After a long weekend mired in an awful fucking funk (brought on by a number of factors upon which I shall not here elaborate), largely unproductive days, today I got to be at McWane, and I feel rejuvenated again. Today, I finished with the left coronoid of Alfred the tylosaur, and I'm almost finished with the left splenial, and I spent three hours on the big jacket hold the rest of the left mandible. But the day began with me having to mix two batches of Butvar-76 (a thermoplastic, polyvinyl butyral resin used in preserving fragile fossil bone) with acetone as the solvent. I can still smell acetone. I asked Jun what we had for Butvar crystals, and he hauled out this huge container left over from Red Mountain Museum, a container purchased in 1983 (!). Back in my early twenties, I scooped Butvar from this same container. A little bit goes a long, long way. So, that was a marvelous sort of weird (and see the photo below for the lid of the ancient B-76 container). I also met the museum's consulting archeologist (there isn't one of staff, just paleontologists), and he was delightful, but I can't recall his name.
I came home and watched an episode of Mythbusters, took a very short nap, and ate tuna sandwiches for dinner.
Tomorrow, I go back to writing, but what I'll be writing, I'm not gonna tell you what that is for another day or two.

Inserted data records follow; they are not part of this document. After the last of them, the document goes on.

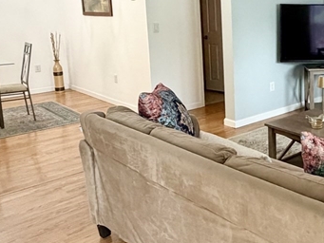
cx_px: 316
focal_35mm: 42
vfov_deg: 33.8
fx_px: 393
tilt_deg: -8.2
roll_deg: +1.0
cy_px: 65
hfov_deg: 39.9
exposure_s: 1/60
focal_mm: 2.22
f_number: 2.2
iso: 400
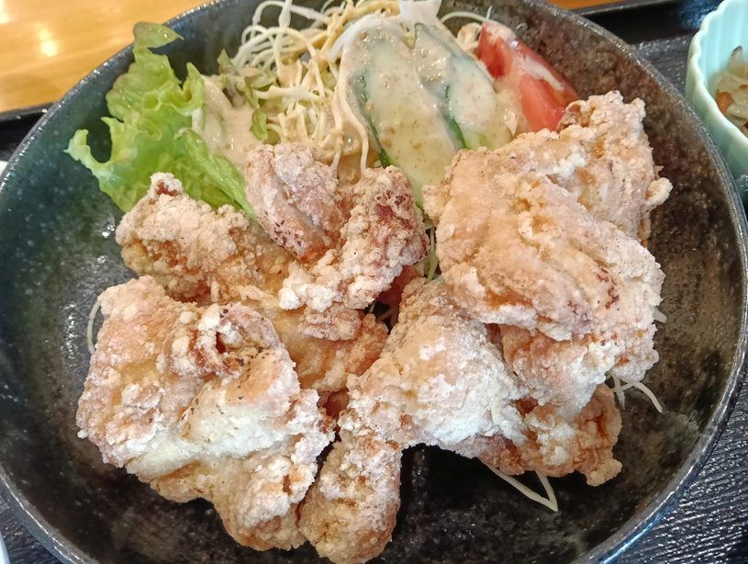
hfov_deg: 65.2
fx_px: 584
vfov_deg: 51.5
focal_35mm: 27
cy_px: 282
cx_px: 374
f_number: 1.8
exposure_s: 1/33.3
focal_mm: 3.98
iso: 320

Last night, we watched Clint Eastwood's Pale Rider (1985), which I'd not seen since it was new, when I saw it twice in the theater. The new Dancy collection will be named Comes a Pale Rider (Subterranean Press, TBA) and dedicated to Eastwood, along with Sergio Leone and Ennio Morricone, in recognition of the part all three played in inspiring me to create Dancy Flammarion.